Mais le sacrifice en valait la peine. Tout d’abord la famille du migrant effectua, grâce à son altruisme, une ascension sociale rapide. Elle améliorait ses conditions matérielles, assurait la scolarisation des enfants et élevait son niveau de vie. Les lettres informant ledit migrant de l’usage fait de ses transferts financiers constituaient pour lui un motif de satisfaction et un encouragement pour aller de l’avant.
Pour le Maroc, les transferts financiers effectués par ces « Travailleurs » à l’étranger constituaient une ressource précieuse de devise. Ils ont vite atteint 200 millions de Dh en 1968, soit près de 10 % des exportations du Maroc pour la même année.
Ils sont réinjectés dans l’économie, directement par les ménages à travers l’achat des biens de consommation et d’équipement domestique et indirectement par les banques sous forme de crédit à l’économie pour le financement de l’investissement.
Ainsi l’émigration de ces jeunes a atteint ses objectifs. Ils sont principalement trois :
- Un objectif social : l’allègement de la demande intérieure d’emploi et donc la réduction du taux de chômage ;
- Un objectif économique : la distribution de revenus et l’amélioration de la consommation des ménages tirant de l’avant l’investissement productif ;
- Un objectif financier : le soulagement de la balance devises souffrant d’un déficit chronique issu du déséquilibre permanent de la balance commerciale.
L’avantage politique, en termes d’apaisement social et de stabilité intérieure, était indéniable. Ce fût un « Pari Gagné »
Sur le plan sociétal, l’émigration a vite pris droit de cité dans le milieu marocain. Elle est désormais perçue comme voie de salut et de prospérité pour les jeunes sans emploi. Le retour « glorieux » de ces migrants pendant les mois d’été ainsi que les cadeaux et les festivités l’accompagnant, fascinaient la société la moins nantie et la moins instruite.
Le poète marocain et le chanteur populaire ont su immortaliser les moments forts de cette aventure humaine.
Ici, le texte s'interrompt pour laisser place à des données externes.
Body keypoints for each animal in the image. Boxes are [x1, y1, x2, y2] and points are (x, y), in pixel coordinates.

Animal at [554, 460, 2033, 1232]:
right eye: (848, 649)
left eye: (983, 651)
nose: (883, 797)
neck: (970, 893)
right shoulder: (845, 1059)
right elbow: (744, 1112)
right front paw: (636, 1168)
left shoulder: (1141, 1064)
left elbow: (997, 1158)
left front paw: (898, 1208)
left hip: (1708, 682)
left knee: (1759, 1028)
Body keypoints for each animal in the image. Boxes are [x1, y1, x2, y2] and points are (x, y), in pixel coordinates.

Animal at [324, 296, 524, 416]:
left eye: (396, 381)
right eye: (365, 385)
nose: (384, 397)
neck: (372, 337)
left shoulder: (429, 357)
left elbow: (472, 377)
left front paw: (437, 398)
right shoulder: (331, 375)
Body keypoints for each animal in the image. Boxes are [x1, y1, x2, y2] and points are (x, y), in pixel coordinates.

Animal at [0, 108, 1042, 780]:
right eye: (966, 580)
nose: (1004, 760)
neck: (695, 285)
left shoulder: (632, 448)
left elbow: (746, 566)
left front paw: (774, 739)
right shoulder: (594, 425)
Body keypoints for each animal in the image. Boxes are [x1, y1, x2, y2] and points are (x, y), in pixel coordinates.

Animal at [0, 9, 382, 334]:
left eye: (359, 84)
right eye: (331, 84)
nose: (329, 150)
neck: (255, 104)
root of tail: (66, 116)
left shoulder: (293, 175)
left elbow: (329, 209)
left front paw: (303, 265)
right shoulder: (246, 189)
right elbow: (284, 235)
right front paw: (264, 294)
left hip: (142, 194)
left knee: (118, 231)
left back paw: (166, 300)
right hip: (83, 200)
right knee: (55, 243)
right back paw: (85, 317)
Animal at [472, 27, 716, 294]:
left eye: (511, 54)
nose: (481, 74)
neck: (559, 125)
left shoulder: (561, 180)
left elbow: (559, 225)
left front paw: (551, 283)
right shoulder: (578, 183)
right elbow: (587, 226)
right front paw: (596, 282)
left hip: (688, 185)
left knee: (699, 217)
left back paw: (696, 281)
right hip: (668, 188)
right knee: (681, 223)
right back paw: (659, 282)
La séparation du jeune adulte de sa mère et la vénération des parents encore très vivace culturellement, tout comme le choc culturel, les difficultés d’insertion, l’ambition de la richesse et de la prospérité, le mal du pays, … Tout a été gravé dans la mémoire collective à travers la chanson populaire.
Les plus connus alors sont : Moué Ya Moué Lahbiba de Mohamed Larbi Aouami2, le Passeport Vert de Cheikh Mohamed Lyounsi3 et Loukan 3andi Lpassport de Cheikh Ali Tinissani4.